The Z20 Soarer you see here exudes a 80s charm that is certainly present in the owner as well. Emrul Kamal, for lack of a better description, would fit in perfectly into any retro themed picture of badassery—crop of unruly hair, aviator shades, tangle of wristbands on one hand and a mechanical watch on the other, with a job that personifies coolness as a freelance photographer for the CNN International news network. He is as 80s cool as synth-pop, neon lights and his metallic bottle green Z20 Toyota Soarer. The only piece of this generation in Bangladesh, as it so happens.

Emrul’s Soarer might be a unique piece in Bangladesh, but it goes beyond that. This particular generation, despite sharing powertrain with the much more commonly known A70 Supra, is one of those cars of unique disposition that interests bearded auto enthusiasts the world over—a mix of oddly futuristic tech sitting alongside largely ancient methods, a mish-mash of luxury and sporting priorities, alongside odd details that would thrill the likes of Doug DeMuro and salivating JDM fanboys the world over.
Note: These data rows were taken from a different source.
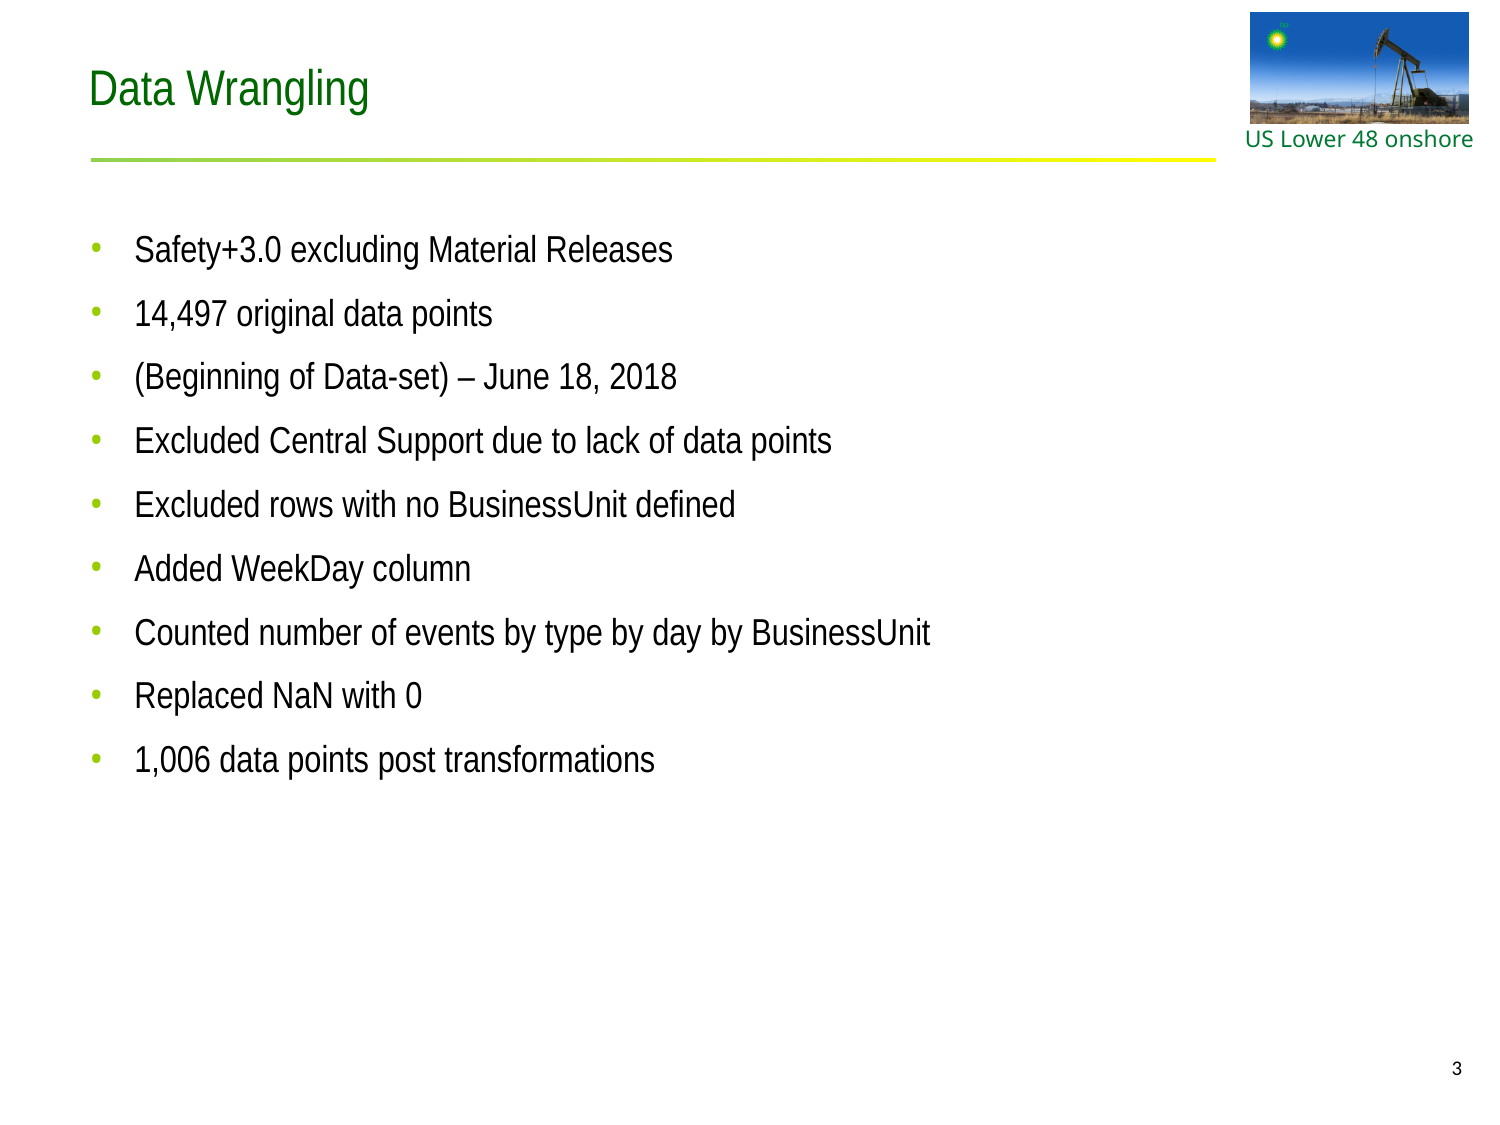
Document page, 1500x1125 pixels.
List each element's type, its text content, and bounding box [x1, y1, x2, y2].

title Data Wrangling [0, 12, 1275, 166]
slide_number <number> [1420, 1046, 1478, 1125]
list Safety+3.0 excluding Material Releases 14,497 original data points (Beginning of Data-set) – June 18, 2018 Excluded Central Support due to lack of data points Excluded rows with no BusinessUnit defined Added WeekDay column Counted number of events by type by day by BusinessUnit Replaced NaN with 0 1,006 data points post transformations [89, 224, 1285, 1005]
picture [1275, 12, 1469, 124]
These are features you notice right away—like the criminally cool electronic gauge cluster that glows with green and evil intent, or the stubby automatic gear knob that looks more like the thrust lever of a rocket—as well as the minute details like the lettering below the climate controls that proclaim it to be a “Microprocessed Automatic Air Conditioner” (Doug would be proud of such a quirk). The impossibly long doors, the bucket seats with squared off bolsters, the round jet-like climate vents on either side, the sharply raked front end and the squared off rear—featuring “Soarer” and “GT Turbo” lettering across the middle—all add up to a car that is chalk full of details that you discover only upon multiple encounters.
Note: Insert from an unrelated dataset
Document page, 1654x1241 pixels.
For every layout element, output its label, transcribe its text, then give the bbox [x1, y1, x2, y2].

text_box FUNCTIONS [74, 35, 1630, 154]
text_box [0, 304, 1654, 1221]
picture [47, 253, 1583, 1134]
I won’t forget the first time I got a ride in Emrul Kamal’s Soarer. Quite removed from the vicious surge of power that comes from turbo cars with manual gearboxes, the automatic 2.0 litre 210 HP 1GGTE turbo six is instead a demonstration of what a good Grand Touring car should be. The Soarer builds power in discernible levels, never rushing the delivery but always promising more if you persist with the throttle—made clear by a steady whine from the twin turbos singing on boost. Triple digit speeds are easy, and the Soarer makes you believe you’re eligible for more if you behave and stay in control.

My editor, Ehsanur Raza Ronny, was fortunate enough to drive it—“Imagine piloting a battle cruiser on land, except it handles sharply and rewards you for throwing it into the corners instead of messing about like you expect it to. It’s stupidly awesome, so stupid in its impracticality that you end up wanting one so bad it hurts,” he says.

Restored at Machinam (shout-out to Tushar and Ananda!) with the help of a very purple CKD (thanks to Salekin & Abid) imported from Japan, the Soarer now has a home with an owner who matches it in every way—personality, coolness and all.